Saya baru pulang mengobrol dengan salah satu ahli jantung terbaik di negeri ini. Kami bercerita ngalor ngidul dengan santainya. Sang dokter bercerita malam tadi ada seorang dokter jantung yang masih berusia 44 tahun meninggal dunia karena serangan jantung dan terlambat penanganannya. Awalnya ia merasa tidak enak dan mengobati sendiri penyakitnya. Saat semakin nyeri dan tak tertangani, ia masih mencoba mengatasi sendiri. Ia lalu memutuskan untuk pergi ke rumah sakit Mitra Keluarga Kelapa Gading padahal rumahnya ada di Kota Wisata, padahal ada sebuah rumah sakit jantung yang sangat handal yang lebih dekat.
Konon ia perokok berat, sebuah pantangan yang selalu dianjurkan seorang dokter, apa lagi dokter jantung. Ia juga bermasalah dengan rekan-rekan sejawatnya sampai pernah di bawa ke dewan kedokteran untuk mendamaikan konfliknya. Mungkin juga karena itu, ia kemudian enggan memilih rumah sakit yang lebih dekat, padahal salah satu kunci keberhasilan penanganan penyakit jantung adalah kecepatan penanganan di rumah sakit yang memiliki fasilitas memadai. Sesampainya di Kelapa Gading kondisinya sudah sedemikan buruknya sehingga tak tertolong. Ia memilih gengsi dari nyawanya.
Meskipun takdir, buat saya ini sebuah kematian yang konyol dan tak bertanggung jawab. Pertama, soal tanggung jawab : sebagai seorang dokter ia seharusnya tidak merokok. Bagaimana ia bisa mempertahankan harkat profesinya kalau ia tidak memberi contoh dari dirinya sendiri? Ke dua soal menyepelekan : Ia bermain-main dengan hidupnya saat ia mencoba mengecilkan penyakitnya dengan menjadi dokter bagi dirinya sendiri. Kita ini sering merasa begitu hebat dan pintarnya sehingga menyepelekan hal penting dan kritis. Ke tiga soal gengsi : ini adalah sebuah bukti, gengsi tidak membawa hasil apa-apa bahkan mengantarkannya pada kematian. Seandainya ia melepas gengsi, mungkin saat ini ia masih bernapas. Ke empat soal make friends not foe : Seorang petinggi negara ini pernah memberi wejangan kepada pejabat yang ditunjuknya untuk membuat zero enemy. Saat menonton drama Sie Jien Kui, ia merangkul musuh-musuhnya dan membangun kekuatan bersama yang tak terkalahkan. Kalau saja ia tidak membuat musuh kanan kiri, mungkin ia sudah terselamatkan. Sebetulnya ia bisa terselamatkan, namun karena kelakuannya sendiri ia mungkin segan dan takut untuk meminta bantuan orang yang sudah pernah diinjaknya.

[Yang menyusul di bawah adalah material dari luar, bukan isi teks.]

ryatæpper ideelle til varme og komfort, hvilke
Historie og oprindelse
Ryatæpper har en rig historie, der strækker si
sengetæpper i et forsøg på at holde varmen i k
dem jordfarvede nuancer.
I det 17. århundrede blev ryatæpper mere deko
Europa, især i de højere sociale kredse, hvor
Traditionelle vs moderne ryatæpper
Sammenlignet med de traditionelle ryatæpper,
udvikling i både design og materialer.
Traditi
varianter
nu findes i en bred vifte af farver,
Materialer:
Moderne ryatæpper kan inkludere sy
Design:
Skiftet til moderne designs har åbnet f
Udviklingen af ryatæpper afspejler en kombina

Maka hari ini saya belajar tentang:
1. Tanggung Jawab. Saya harus bertanggung jawab atas apa pun yang saya lakukan dalam hidup ini. Apa yang terucap harus sama dengan apa yang terungkap dalam tindakan.

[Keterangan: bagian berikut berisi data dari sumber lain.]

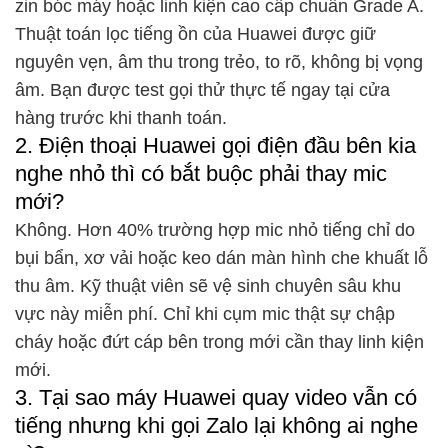
zin bóc máy hoặc linh kiện cao cấp chuẩn Grade A.
Thuật toán lọc tiếng ồn của Huawei được giữ
nguyên vẹn, âm thu trong trẻo, to rõ, không bị vọng
âm. Bạn được test gọi thử thực tế ngay tại cửa
hàng trước khi thanh toán.
2. Điện thoại Huawei gọi điện đầu bên kia
nghe nhỏ thì có bắt buộc phải thay mic
mới?
Không. Hơn 40% trường hợp mic nhỏ tiếng chỉ do
bụi bẩn, xơ vải hoặc keo dán màn hình che khuất lỗ
thu âm. Kỹ thuật viên sẽ vệ sinh chuyên sâu khu
vực này miễn phí. Chỉ khi cụm mic thật sự chập
cháy hoặc đứt cáp bên trong mới cần thay linh kiện
mới.
3. Tại sao máy Huawei quay video vẫn có
tiếng nhưng khi gọi Zalo lại không ai nghe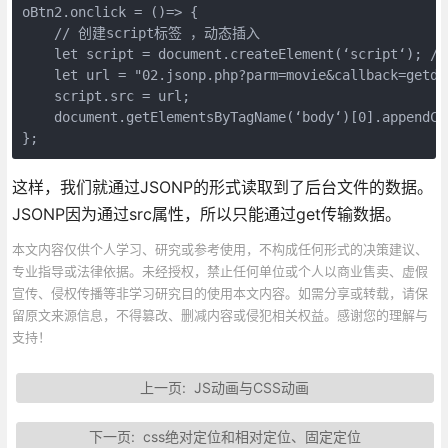
oBtn2.onclick = ()=> {

    // 创建script标签 ，动态插入 

    let script = document.createElement(‘script‘); /
    let url = "02.jsonp.php?parm=movie&callback=getdat
    script.src = url;

    document.getElementsByTagName(‘body‘)[0].appendChi
这样，我们就通过JSONP的形式读取到了后台文件的数据。
JSONP因为通过src属性，所以只能通过get传输数据。
本文内容仅供个人学习、研究或参考使用，不构成任何形式的决策建议、
专业指导或法律依据。未经授权，禁止任何单位或个人以商业售卖、虚假
宣传、侵权传播等非学习研究目的使用本文内容。如需分享或转载，请保
留原文来源信息，不得篡改、删减内容或侵犯相关权益。感谢您的理解与
支持！
上一页:
JS动画与CSS动画
下一页:
css绝对定位和相对定位、固定定位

2. Jangan pernah menyepelekan hal apa pun. Menyepelekan adalah awal kesombongan dan kesombongan tidak menghasilkan apa-apa kecuali kegagalan dan kehancuran.
3. Buang gengsi jauh-jauh. Gengsi juga tidak membawa hasil apa pun, malah berakhir pada kehancuran.
4. arti persahabatan. Bertemanlah sebanyak mungkin, bahkan dengan lawan dan musuh.
Semoga kejadian ini menjadi pembelajaran bagi kita semua.